[Records for the task start]

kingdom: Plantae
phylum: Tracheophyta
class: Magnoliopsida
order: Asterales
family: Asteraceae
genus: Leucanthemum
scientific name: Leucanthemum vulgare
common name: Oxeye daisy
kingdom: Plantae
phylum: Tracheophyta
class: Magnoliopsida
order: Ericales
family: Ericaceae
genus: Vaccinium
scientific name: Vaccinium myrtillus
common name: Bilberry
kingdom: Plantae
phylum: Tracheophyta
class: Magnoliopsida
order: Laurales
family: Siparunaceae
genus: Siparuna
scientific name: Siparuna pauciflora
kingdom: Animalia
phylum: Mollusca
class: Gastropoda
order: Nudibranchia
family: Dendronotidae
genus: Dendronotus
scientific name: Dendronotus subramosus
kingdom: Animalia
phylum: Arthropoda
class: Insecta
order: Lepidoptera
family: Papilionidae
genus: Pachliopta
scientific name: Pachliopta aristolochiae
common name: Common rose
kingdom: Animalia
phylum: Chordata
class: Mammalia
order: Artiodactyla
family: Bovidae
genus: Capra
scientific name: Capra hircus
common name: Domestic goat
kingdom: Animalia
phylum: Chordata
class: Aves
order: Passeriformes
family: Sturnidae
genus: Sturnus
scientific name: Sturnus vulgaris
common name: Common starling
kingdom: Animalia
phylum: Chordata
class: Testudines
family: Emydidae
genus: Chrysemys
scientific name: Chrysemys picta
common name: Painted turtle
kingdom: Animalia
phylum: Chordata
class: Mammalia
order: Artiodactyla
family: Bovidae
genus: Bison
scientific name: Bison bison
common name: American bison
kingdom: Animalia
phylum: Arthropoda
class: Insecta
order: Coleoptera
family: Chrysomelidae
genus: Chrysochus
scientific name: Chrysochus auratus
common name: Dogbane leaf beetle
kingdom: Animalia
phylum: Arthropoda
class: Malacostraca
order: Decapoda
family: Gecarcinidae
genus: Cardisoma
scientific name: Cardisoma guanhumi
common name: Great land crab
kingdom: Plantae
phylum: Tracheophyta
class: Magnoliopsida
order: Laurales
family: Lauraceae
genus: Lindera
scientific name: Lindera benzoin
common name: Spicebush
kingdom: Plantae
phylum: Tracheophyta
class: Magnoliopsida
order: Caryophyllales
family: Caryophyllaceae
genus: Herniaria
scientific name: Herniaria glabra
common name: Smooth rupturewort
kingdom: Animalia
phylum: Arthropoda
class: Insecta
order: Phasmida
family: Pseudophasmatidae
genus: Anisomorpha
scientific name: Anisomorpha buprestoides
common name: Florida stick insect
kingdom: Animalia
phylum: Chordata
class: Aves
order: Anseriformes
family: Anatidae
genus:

[Records for the task end]

- **What to do**:
Copy out all of the data above, swapping every "scientific name" for "species" and keeping everything else the same.

- **Task answer**:
kingdom: Plantae
phylum: Tracheophyta
class: Magnoliopsida
order: Asterales
family: Asteraceae
genus: Leucanthemum
species: Leucanthemum vulgare
common name: Oxeye daisy
kingdom: Plantae
phylum: Tracheophyta
class: Magnoliopsida
order: Ericales
family: Ericaceae
genus: Vaccinium
species: Vaccinium myrtillus
common name: Bilberry
kingdom: Plantae
phylum: Tracheophyta
class: Magnoliopsida
order: Laurales
family: Siparunaceae
genus: Siparuna
species: Siparuna pauciflora
kingdom: Animalia
phylum: Mollusca
class: Gastropoda
order: Nudibranchia
family: Dendronotidae
genus: Dendronotus
species: Dendronotus subramosus
kingdom: Animalia
phylum: Arthropoda
class: Insecta
order: Lepidoptera
family: Papilionidae
genus: Pachliopta
species: Pachliopta aristolochiae
common name: Common rose
kingdom: Animalia
phylum: Chordata
class: Mammalia
order: Artiodactyla
family: Bovidae
genus: Capra
species: Capra hircus
common name: Domestic goat
kingdom: Animalia
phylum: Chordata
class: Aves
order: Passeriformes
family: Sturnidae
genus: Sturnus
species: Sturnus vulgaris
common name: Common starling
kingdom: Animalia
phylum: Chordata
class: Testudines
family: Emydidae
genus: Chrysemys
species: Chrysemys picta
common name: Painted turtle
kingdom: Animalia
phylum: Chordata
class: Mammalia
order: Artiodactyla
family: Bovidae
genus: Bison
species: Bison bison
common name: American bison
kingdom: Animalia
phylum: Arthropoda
class: Insecta
order: Coleoptera
family: Chrysomelidae
genus: Chrysochus
species: Chrysochus auratus
common name: Dogbane leaf beetle
kingdom: Animalia
phylum: Arthropoda
class: Malacostraca
order: Decapoda
family: Gecarcinidae
genus: Cardisoma
species: Cardisoma guanhumi
common name: Great land crab
kingdom: Plantae
phylum: Tracheophyta
class: Magnoliopsida
order: Laurales
family: Lauraceae
genus: Lindera
species: Lindera benzoin
common name: Spicebush
kingdom: Plantae
phylum: Tracheophyta
class: Magnoliopsida
order: Caryophyllales
family: Caryophyllaceae
genus: Herniaria
species: Herniaria glabra
common name: Smooth rupturewort
kingdom: Animalia
phylum: Arthropoda
class: Insecta
order: Phasmida
family: Pseudophasmatidae
genus: Anisomorpha
species: Anisomorpha buprestoides
common name: Florida stick insect
kingdom: Animalia
phylum: Chordata
class: Aves
order: Anseriformes
family: Anatidae
genus:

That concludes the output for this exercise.